Jimmy: What was the transition like going from Pig to Think?

Lizard: It kind of sucked because all of my homies were on Pig. But they wouldn’t pay me any actual money so it was kind of like I needed to make money and not be a bum anymore. Which sucked because right when I quit I got the cover of Skateboarder on a Pig deck and didn’t get paid shit. Its all good, at least I got the cover. It made my mom cry, I knew she would like it.

Jimmy: So what’s the story with Think dropping you?

Lizard: I got kicked off because Tony Vitello can’t deal with the fact that he doesn’t do shit with Think and all he does is care about City. What are you going to do? He doesn’t put any money into the company. We haven’t gone on a trip in a year and a half. Fuck it, there’s no point in skating for the dude.

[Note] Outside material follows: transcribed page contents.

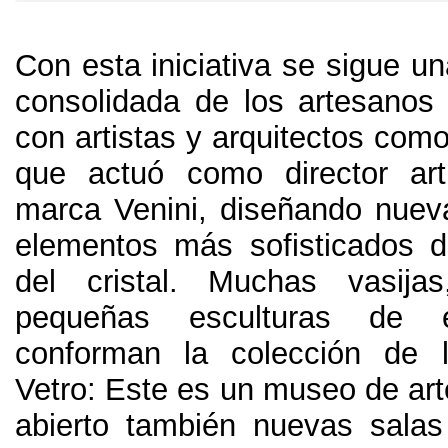
Con esta iniciativa se sigue u
consolidada de los artesanos
con artistas y arquitectos com
que actuó como director art
marca Venini
,
diseñando nuev
elementos más sofisticados d
del cristal
.
Muchas vasijas
pequeñas esculturas de e
conforman la colección de 
Vetro
:
Este es un museo de ar
abierto también nuevas salas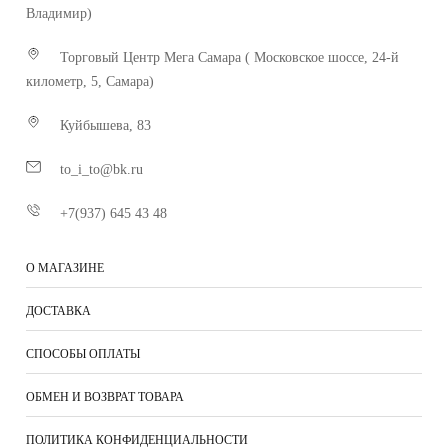
Владимир)
Торговый Центр Мега Самара ( Московское шоссе, 24-й
километр, 5, Самара)
Куйбышева, 83
to_i_to@bk.ru
+7(937) 645 43 48
О МАГАЗИНЕ
ДОСТАВКА
СПОСОБЫ ОПЛАТЫ
ОБМЕН И ВОЗВРАТ ТОВАРА
ПОЛИТИКА КОНФИДЕНЦИАЛЬНОСТИ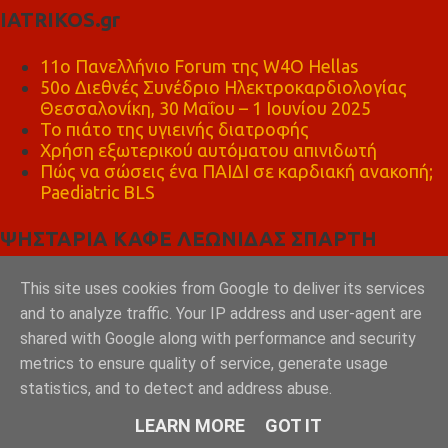
IATRIKOS.gr
11ο Πανελλήνιο Forum της W4O Hellas
50ο Διεθνές Συνέδριο Ηλεκτροκαρδιολογίας
Θεσσαλονίκη, 30 Μαΐου – 1 Ιουνίου 2025
Το πιάτο της υγιεινής διατροφής
Χρήση εξωτερικού αυτόματου απινιδωτή
Πώς να σώσεις ένα ΠΑΙΔΙ σε καρδιακή ανακοπή;
Paediatric BLS
ΨΗΣΤΑΡΙΑ ΚΑΦΕ ΛΕΩΝΙΔΑΣ ΣΠΑΡΤΗ
This site uses cookies from Google to deliver its services
and to analyze traffic. Your IP address and user-agent are
shared with Google along with performance and security
metrics to ensure quality of service, generate usage
statistics, and to detect and address abuse.
LEARN MORE
GOT IT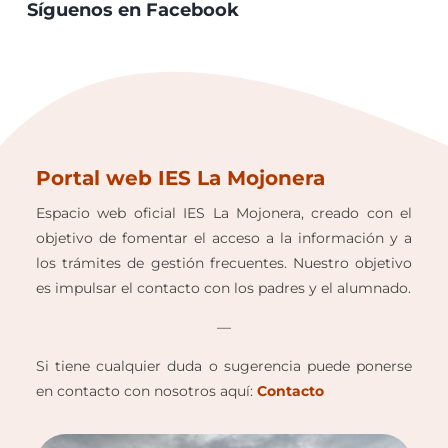
Síguenos en Facebook
Portal web IES La Mojonera
Espacio web oficial IES La Mojonera, creado con el
objetivo de fomentar el acceso a la información y a
los trámites de gestión frecuentes. Nuestro objetivo
es impulsar el contacto con los padres y el alumnado.
—
Si tiene cualquier duda o sugerencia puede ponerse
en contacto con nosotros aquí:
Contacto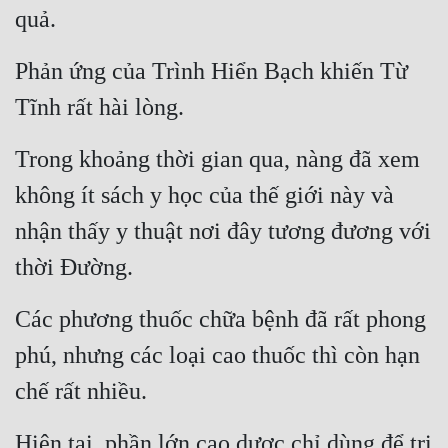
Đô Thị
quả.
Đông Phương
Phản ứng của Trình Hiển Bạch khiến Từ 
Đông Phương Huyền Huyễn
Tĩnh rất hài lòng.
Đồng Nhân
Trong khoảng thời gian qua, nàng đã xem 
không ít sách y học của thế giới này và 
Cẩu Đạo Trường Sinh
nhận thấy y thuật nơi đây tương đương với 
Ngự Thú
thời Đường.
Truyện Nam
Các phương thuốc chữa bệnh đã rất phong 
Truyện Nữ
phú, nhưng các loại cao thuốc thì còn hạn 
Vô Địch Lưu
chế rất nhiều.
Xây Dựng Thế Lực
Hiện tại, phần lớn cao dược chỉ dùng để trị 
Đam Mỹ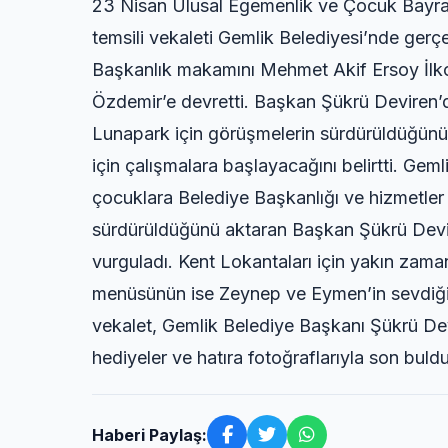
23 Nisan Ulusal Egemenlik ve Çocuk Bayra
temsili vekaleti Gemlik Belediyesi’nde gerç
Başkanlık makamını Mehmet Akif Ersoy İlko
Özdemir’e devretti. Başkan Şükrü Deviren’d
Lunapark için görüşmelerin sürdürüldüğünü
için çalışmalara başlayacağını belirtti. Ge
çocuklara Belediye Başkanlığı ve hizmetler 
sürdürüldüğünü aktaran Başkan Şükrü Devir
vurguladı. Kent Lokantaları için yakın zamand
menüsünün ise Zeynep ve Eymen’in sevdiği 
vekalet, Gemlik Belediye Başkanı Şükrü Dev
hediyeler ve hatıra fotoğraflarıyla son buldu
Haberi Paylaş: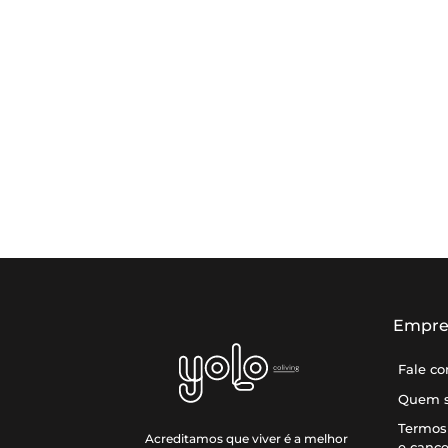
Empre
Fale c
Quem 
Termos 
Acreditamos que viver é a melhor
e canc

Jimmy: Where are you headed next?

Lizard: Now I’m going to go with this new company Reynolds is starting. I mostly skate with all of the Baker guys in LA, so it just made sense. It’s such a better move and a big opportunity. What do you do when Reynolds asks you to skate for a board company that he’s starting? You say yes, you can’t say no!

Jimmy: What have you been working on lately?

Lizard: I’m actually working on getting all my footage ready for this new Baker / Deathwish teaser.

Jimmy: What about the possibility of a Thrasher cover?

Lizard: Well, I hope I get it. I really want it. But I don’t know if I got it. They basically just told me I had an opportunity to a shoot a photo for it. So I did.

Jimmy: On an ender, what would you be doing if you never picked up a skateboard?

Lizard: Sitting in Salt Lake bummed out of my mind because my life fucking blows and I have a real job instead of being able to skate and have fun. I’ve never done anything but skate. Since I’ve had a skateboard, that’s all I’ve done. I’ve never thought of another option because there is no other option. I hope this shit lasts forever.